YOUR INSTRUCTIONS:
Could you restate all of the records below exactly, with the pictures left out?

Stored dataset items:
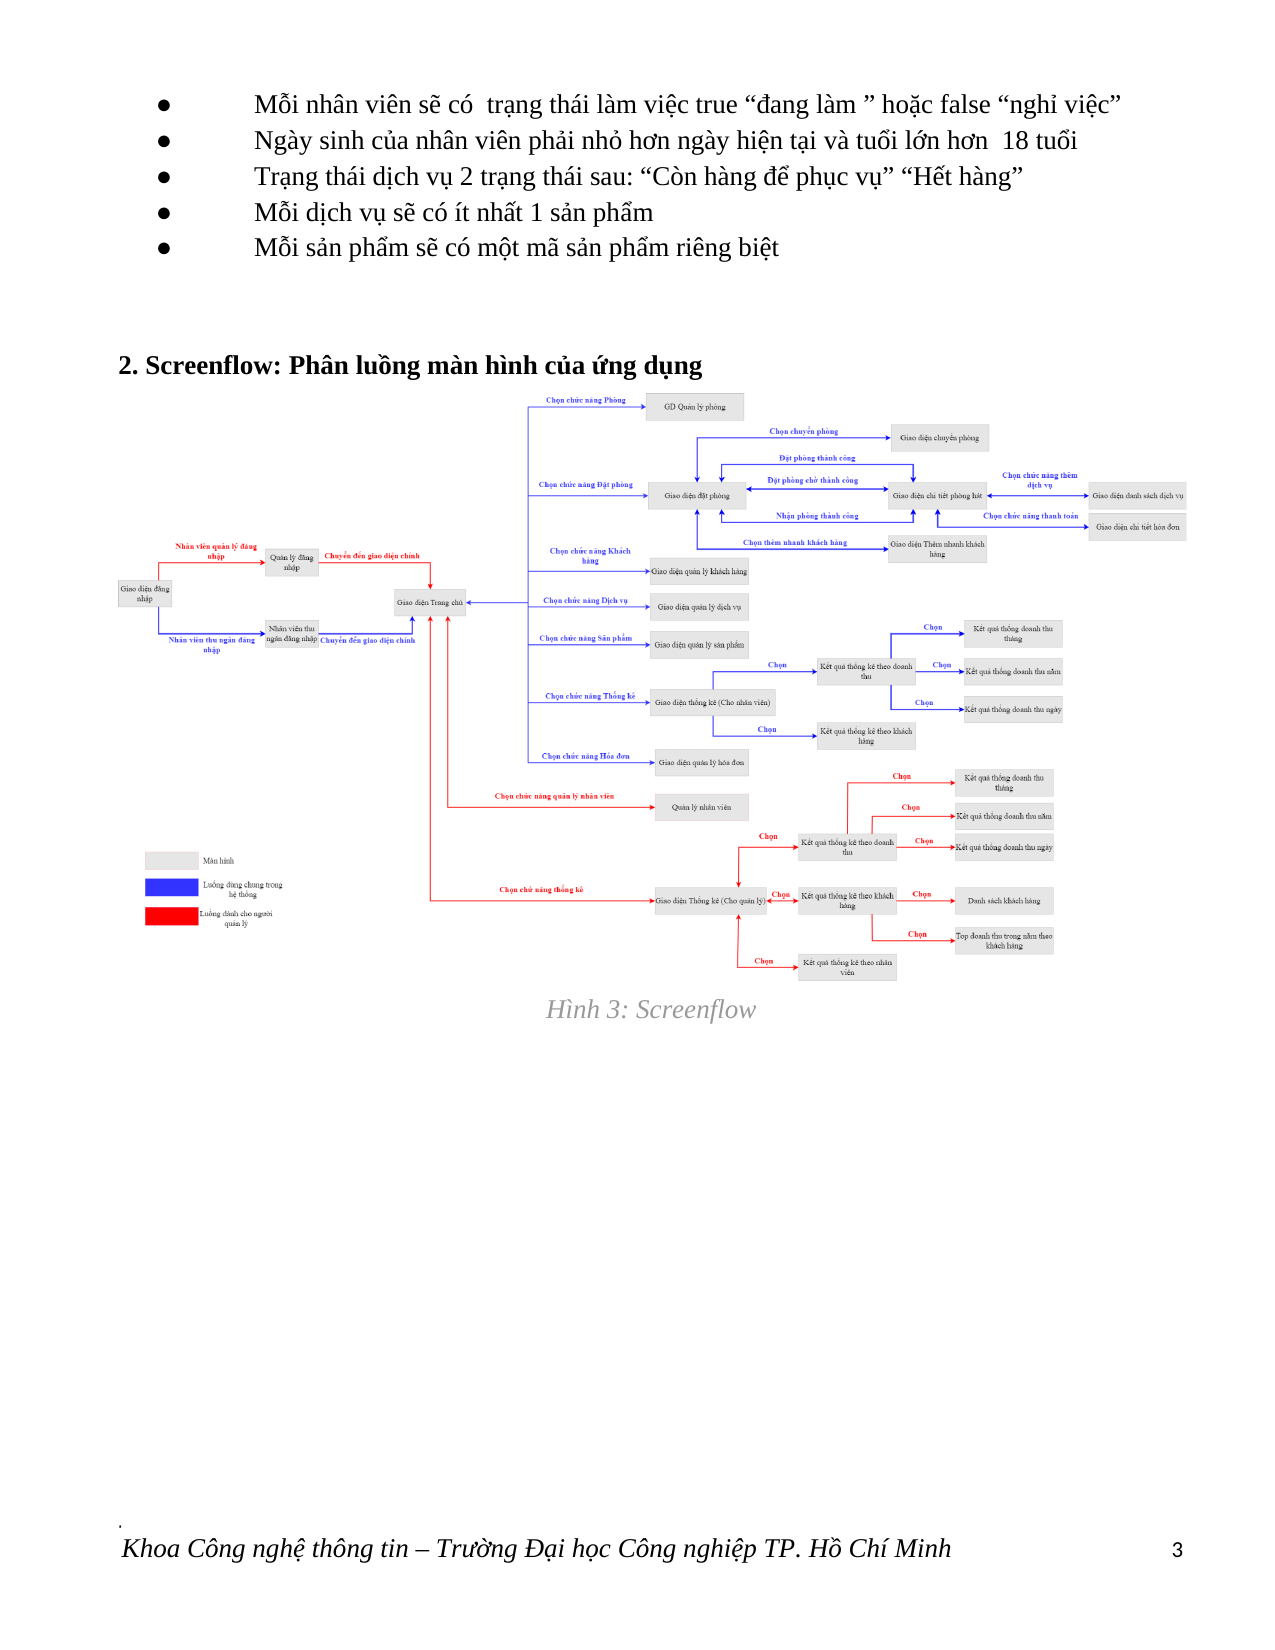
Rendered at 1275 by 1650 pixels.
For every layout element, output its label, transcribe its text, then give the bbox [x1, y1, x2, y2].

picture [118, 393, 1187, 981]
text Hình 3: Screenflow [118, 993, 1186, 1024]
list Ngày sinh của nhân viên phải nhỏ hơn ngày hiện tại và tuổi lớn hơn 18 tuổi [156, 124, 1186, 156]
list Mỗi dịch vụ sẽ có ít nhất 1 sản phẩm [156, 196, 1186, 227]
list Mỗi nhân viên sẽ có trạng thái làm việc true “đang làm ” hoặc false “nghỉ việc” [156, 89, 1186, 120]
list Trạng thái dịch vụ 2 trạng thái sau: “Còn hàng để phục vụ” “Hết hàng” [156, 160, 1186, 191]
list Mỗi sản phẩm sẽ có một mã sản phẩm riêng biệt [156, 232, 1186, 263]
subtitle 2. Screenflow: Phân luồng màn hình của ứng dụng [118, 349, 1186, 381]
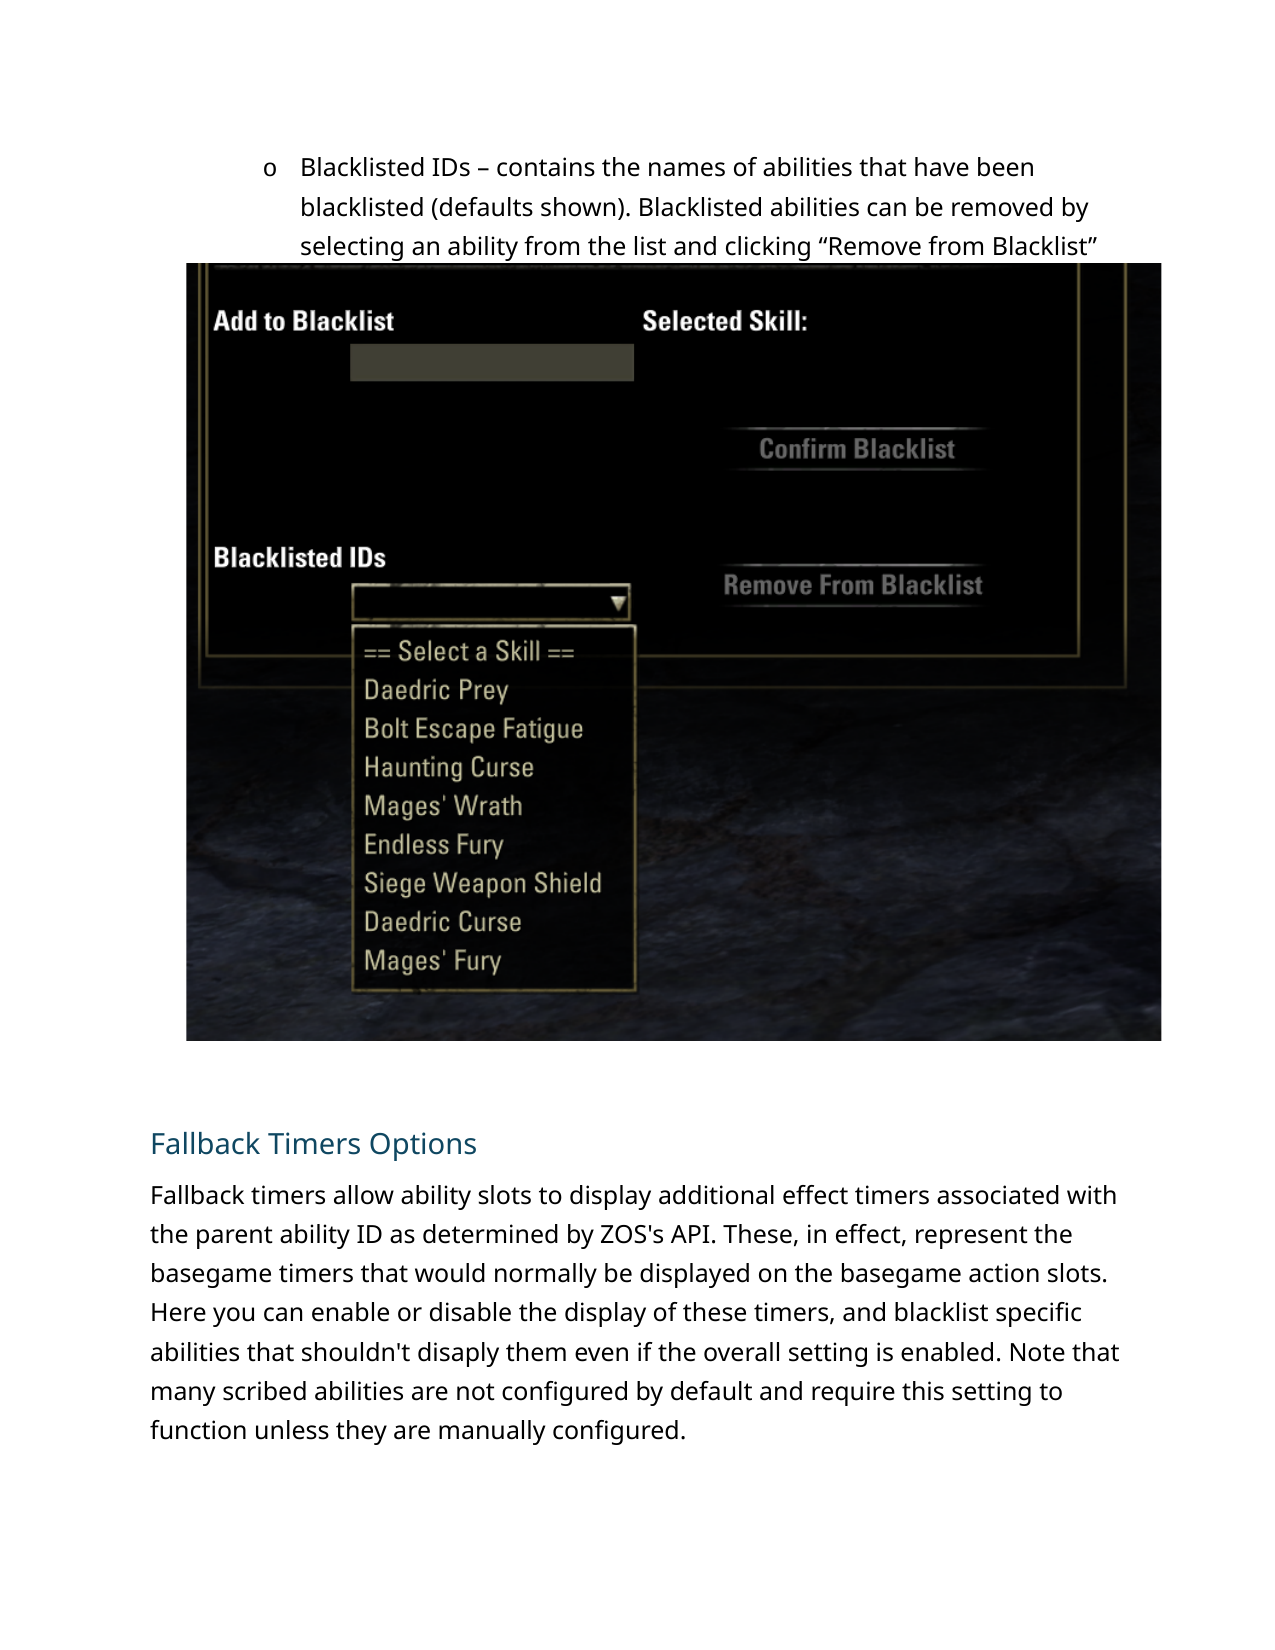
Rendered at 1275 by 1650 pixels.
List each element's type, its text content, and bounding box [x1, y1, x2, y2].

picture [186, 263, 1162, 1041]
list Blacklisted IDs – contains the names of abilities that have been blacklisted (defaults shown). Blacklisted abilities can be removed by selecting an ability from the list and clicking “Remove from Blacklist” [262, 150, 1125, 263]
subtitle Fallback Timers Options [150, 1123, 1125, 1163]
text Fallback timers allow ability slots to display additional effect timers associated with the parent ability ID as determined by ZOS's API. These, in effect, represent the basegame timers that would normally be displayed on the basegame action slots. Here you can enable or disable the display of these timers, and blacklist specific abilities that shouldn't disaply them even if the overall setting is enabled. Note that many scribed abilities are not configured by default and require this setting to function unless they are manually configured. [150, 1177, 1125, 1447]
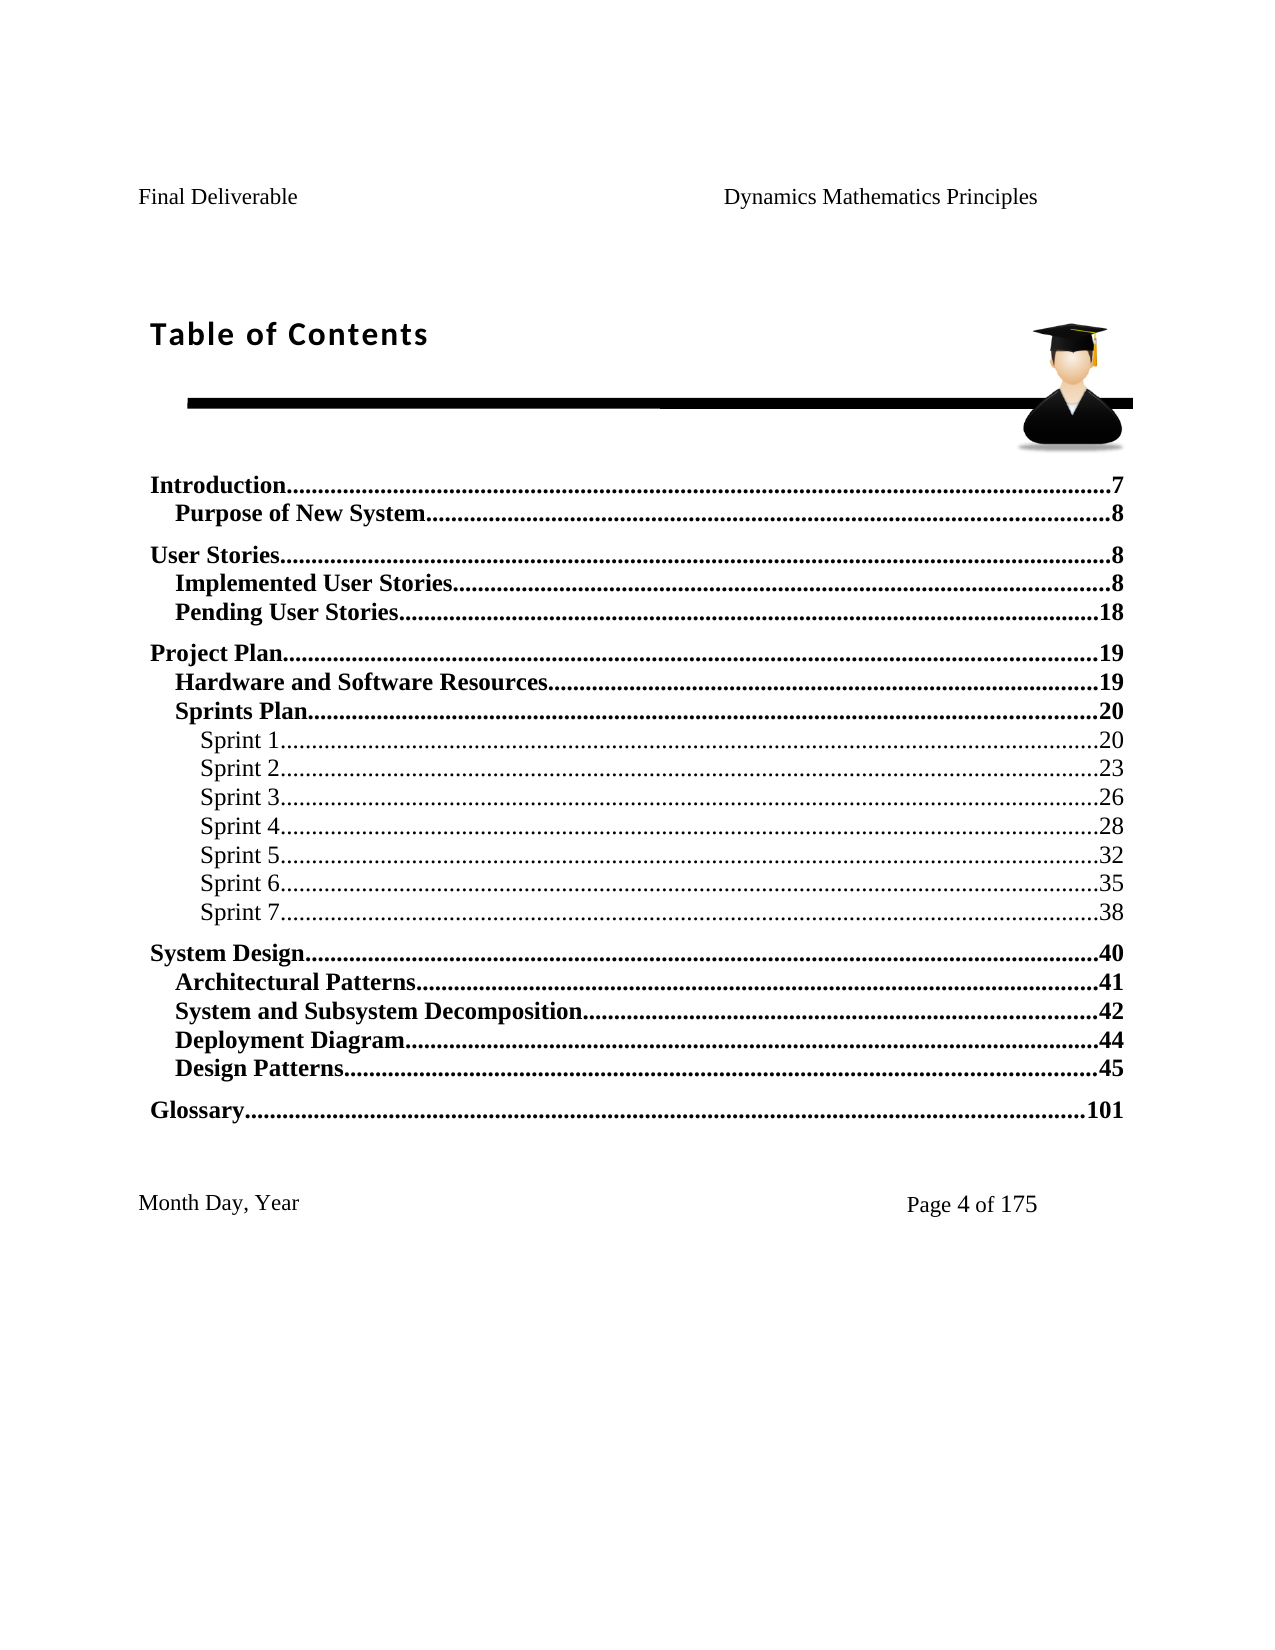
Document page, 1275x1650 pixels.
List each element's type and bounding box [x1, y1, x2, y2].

picture [1006, 323, 1136, 454]
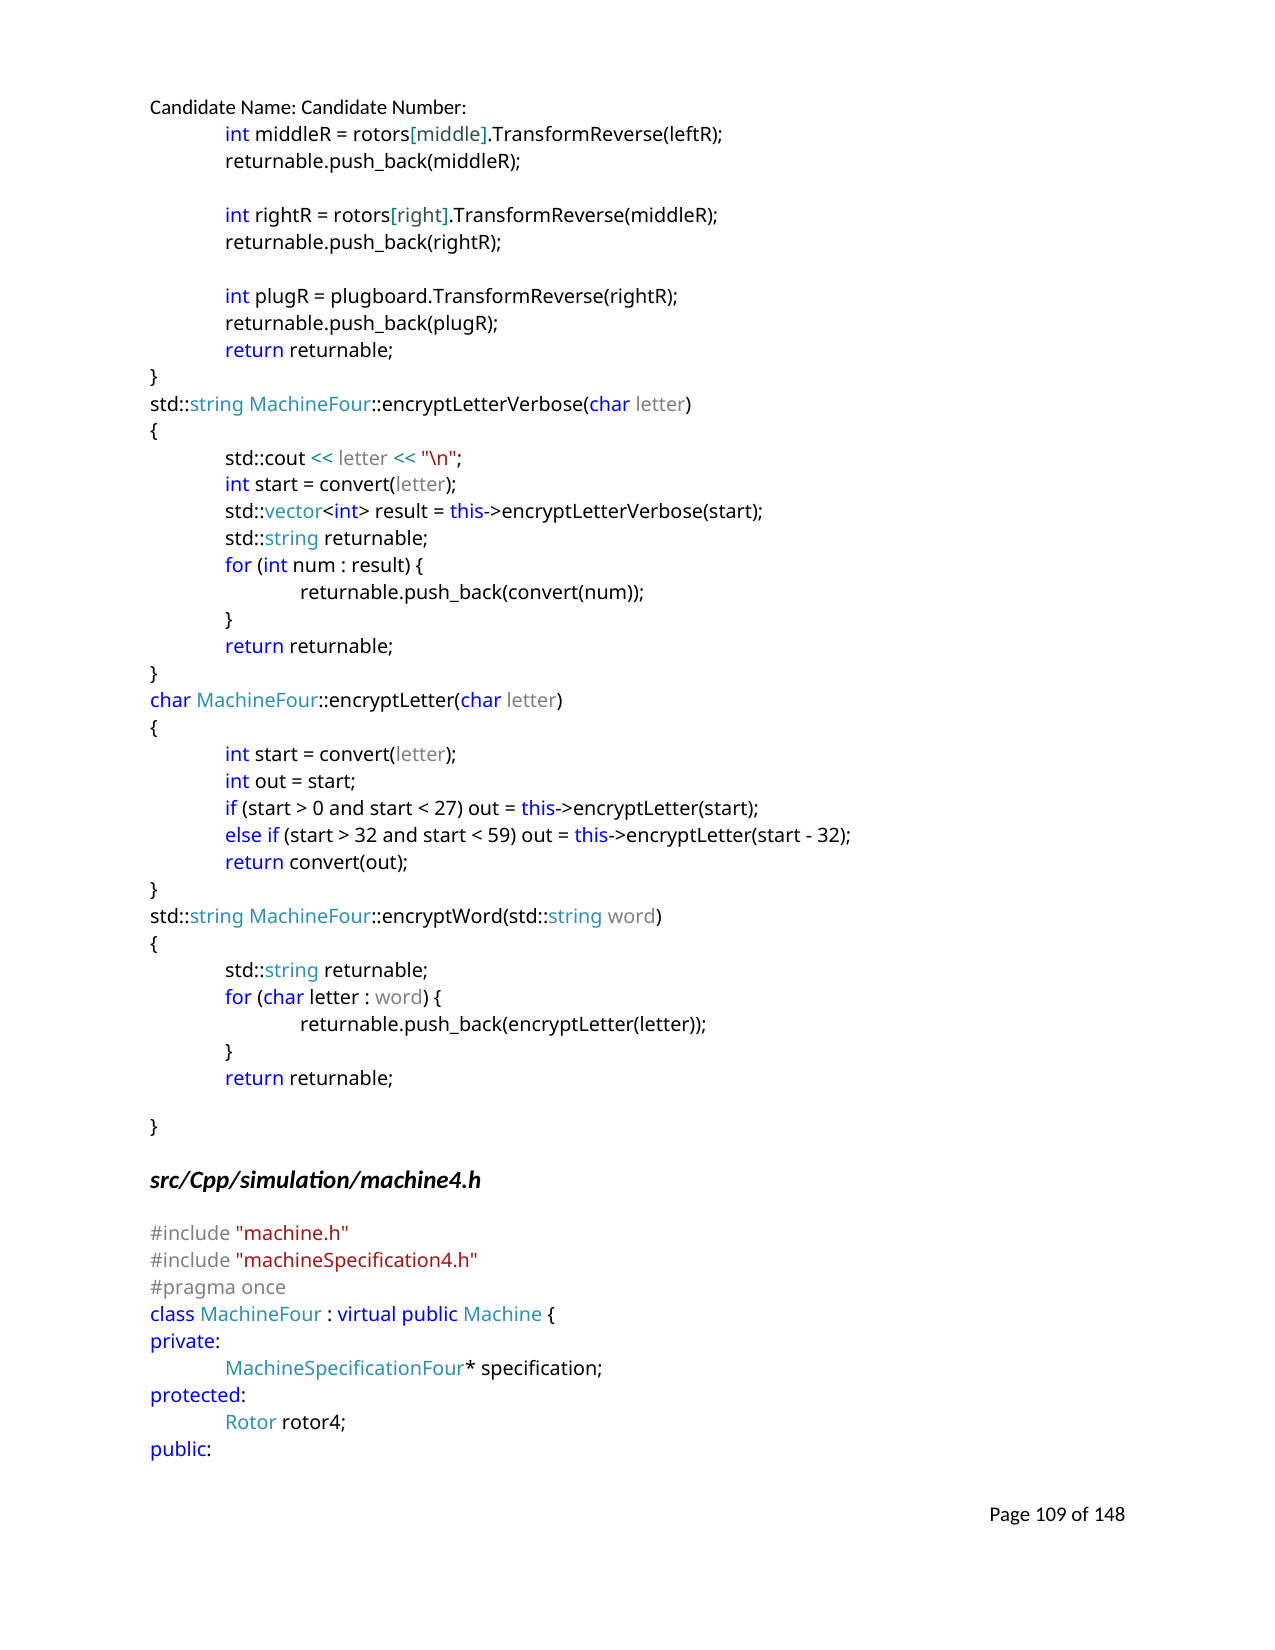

YOUR SOLUTION:
Rendered at 1275 by 1650 pixels.
For every layout element, output its label, transcribe its text, then give the bbox [x1, y1, x2, y2].

picture [118, 393, 1187, 981]
text Hình 3: Screenflow [118, 993, 1186, 1024]
list Ngày sinh của nhân viên phải nhỏ hơn ngày hiện tại và tuổi lớn hơn 18 tuổi [156, 124, 1186, 156]
list Mỗi dịch vụ sẽ có ít nhất 1 sản phẩm [156, 196, 1186, 227]
list Mỗi nhân viên sẽ có trạng thái làm việc true “đang làm ” hoặc false “nghỉ việc” [156, 89, 1186, 120]
list Trạng thái dịch vụ 2 trạng thái sau: “Còn hàng để phục vụ” “Hết hàng” [156, 160, 1186, 191]
list Mỗi sản phẩm sẽ có một mã sản phẩm riêng biệt [156, 232, 1186, 263]
subtitle 2. Screenflow: Phân luồng màn hình của ứng dụng [118, 349, 1186, 381]
Rendered at 1275 by 1650 pixels.
List each element's type, its text content, and bounding box [x1, y1, x2, y2].

picture [186, 263, 1162, 1041]
list Blacklisted IDs – contains the names of abilities that have been blacklisted (defaults shown). Blacklisted abilities can be removed by selecting an ability from the list and clicking “Remove from Blacklist” [262, 150, 1125, 263]
subtitle Fallback Timers Options [150, 1123, 1125, 1163]
text Fallback timers allow ability slots to display additional effect timers associated with the parent ability ID as determined by ZOS's API. These, in effect, represent the basegame timers that would normally be displayed on the basegame action slots. Here you can enable or disable the display of these timers, and blacklist specific abilities that shouldn't disaply them even if the overall setting is enabled. Note that many scribed abilities are not configured by default and require this setting to function unless they are manually configured. [150, 1177, 1125, 1447]
Document page, 1275x1650 pixels.
List each element's type and bounding box [x1, y1, x2, y2].

picture [1006, 323, 1136, 454]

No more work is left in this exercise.